Tugas yang Dikerjakan ▸
1 > Menurut berita tentang penolakan warga terhadap Alas Kasinan, pada tahun berapa pengelola Alaska mengubah fungsi hutan lindung menjadi obyek wisata alam?
2 > Silakan tulis lanjutan berita tentang penolakan warga terhadap Alas Kasinan, dimulai setelah kalimat terakhir yang tercantum.

Teks Bacaan ▸
-------------------------

Berita

Warga Srebet Tolak Alih Fungsi Alas Kasinan

Diterbitkan

-

Warga Srebet Tolak Alih Fungsi Alas Kasinan

Memontum Kota Batu – Aksi penolakan masyarakat Desa Pesanggrahan bersama Pengurus Himpunan Petani Pemakai Air (Hippa) dan Himpunan Pemakai Air Minum (Hipam) terhadap keberadaan wana wisata di Desa Srebet terus bergulir. Mereka membubuhkan tanda tangan penolakan di kain putih dan mendatangi Alas Kasinan (Alaska), Selasa (4/8).

Bersamaan momen selamatan desa, warga berduyun-duyun datang dengan berjalan kaki menuju Alaska. Masyarakat menuntut dihentikannya pembangunan dan operasional Alaska.

AKSI PENOLAKAN: Aksi penolakan masyarakat Desa Pesanggrahan bersama Pengurus Himpunan Petani Pemakai Air (Hippa) dan Himpunan Pemakai Air Minum (Hipam) terhadap keberadaan wana wisata di Desa Srebet

AKSI PENOLAKAN: Aksi penolakan masyarakat Desa Pesanggrahan bersama Pengurus Himpunan Petani Pemakai Air (Hippa) dan Himpunan Pemakai Air Minum (Hipam) terhadap keberadaan wana wisata di Desa Srebet

Pengurus Hippam Mayangsari di RW 5, Abdul Mutholib menjelaskan, awalnya pengelola Alaska konsen ke konservasi alam. Namun pada tahun 2019 merubah fungsi hutan lindung menjadi obyek wisata alam.

Namun kenyataan di lokasi, ada pemotongan bambu dan kayu. Padahal di sana merupakan sumber resapan permukaan hasil penghijauan. Jika sampai terjamah sumber pasti terancam, sehingga menyebabkan ketersediaan air bisa hilang. Belum lagi adanya bangunan permanen.

“Harusnya jika mengacu aturan UU tidak boleh ada bangunan atau kegiatan apapun sekitar 100 meter dari areal sumber. Areal sumber harus dijaga bersama demi mengembalikan fungsi hutan Kasinan seperti semula, tidak ada tegakan bangun beton permanen, pemotongan pohon, serta bambu,” terang Mutholib, Selasa (4/8/2020).

Advertisement

Adanya pembangunannya dan alih fungsi lahan, membuat masyarakat khawatir bakal merusak sumber yang ada di Alas Kasinan. Sekarang saja distribusi air sudah berpengaruh, debit air sudah mengecil. Jika sampai 2-5 tahun kedepan bisa dipastikan habis.

-------------------------

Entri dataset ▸

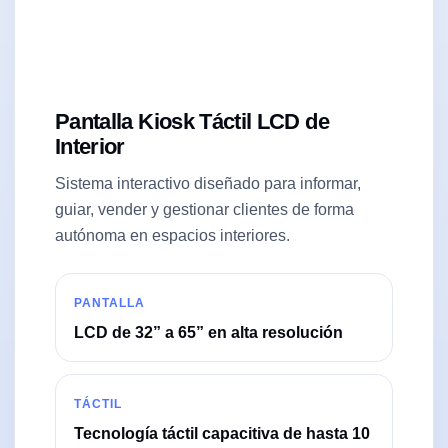
Pantalla Kiosk Táctil LCD de
Interior
Sistema interactivo diseñado para informar,
guiar, vender y gestionar clientes de forma
autónoma en espacios interiores.
PANTALLA
LCD de 32” a 65” en alta resolución
TÁCTIL
Tecnología táctil capacitiva de hasta 10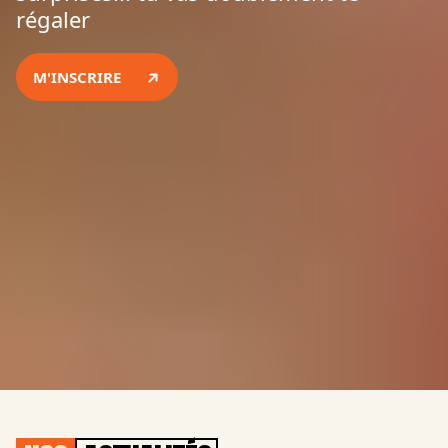
régaler
M'INSCRIRE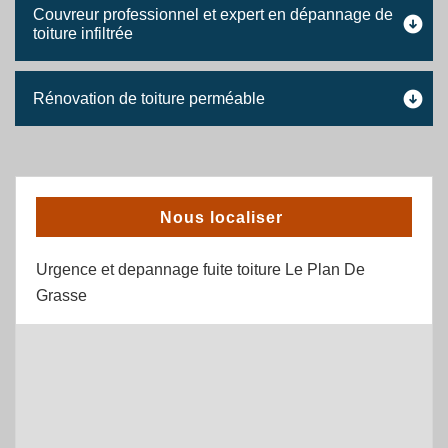
Couvreur professionnel et expert en dépannage de
toiture infiltrée
Rénovation de toiture perméable
Nous localiser
Urgence et depannage fuite toiture Le Plan De
Grasse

-------------------------

Daftar Jawaban ▸
1 > Pada tahun 2019.

2 >
Masyarakat sepakat jika sampai tidak ada ketegasan akan berkoordinasi dengan aktivis alam seperti Wahana Lingkungan Hidup Indonesia (Walhi), kemudahan melaporkan masalah ini ke Perhutani Jatim hingga Kementerian Lingkungan Hidup dan Kehutanan.

“Makanya dalam selamatan desa ini kami sampaikan juga aspirasi dan keinginan warga jika tidak berkenan dengan adanya Alaska,” tambahnya lagi.

Lalu, Ketua Himpunan Hippam seluruh Desa Pesanggrahan, Achmad Machrus berujar kalau memang konservasi, tidak boleh ada aktivitas. Apalagi bakal menjadi tempat wisata yang mendatangkan banyak pengunjung. Belum lagi di sana ada pemotongan pohon, pembangunan permanen, dan lainnya. Pasti berdampak.

Advertisement

“Beberapa dampak yang ditimbulkan, seperti pencemaran lingkungan, ketersediaan air berkurang, dan mengundang bencana kemudian hari. Pembangunannya itu satu wilayah dengan sumber, pastilah bakal mencemari sumber,” kesalnya.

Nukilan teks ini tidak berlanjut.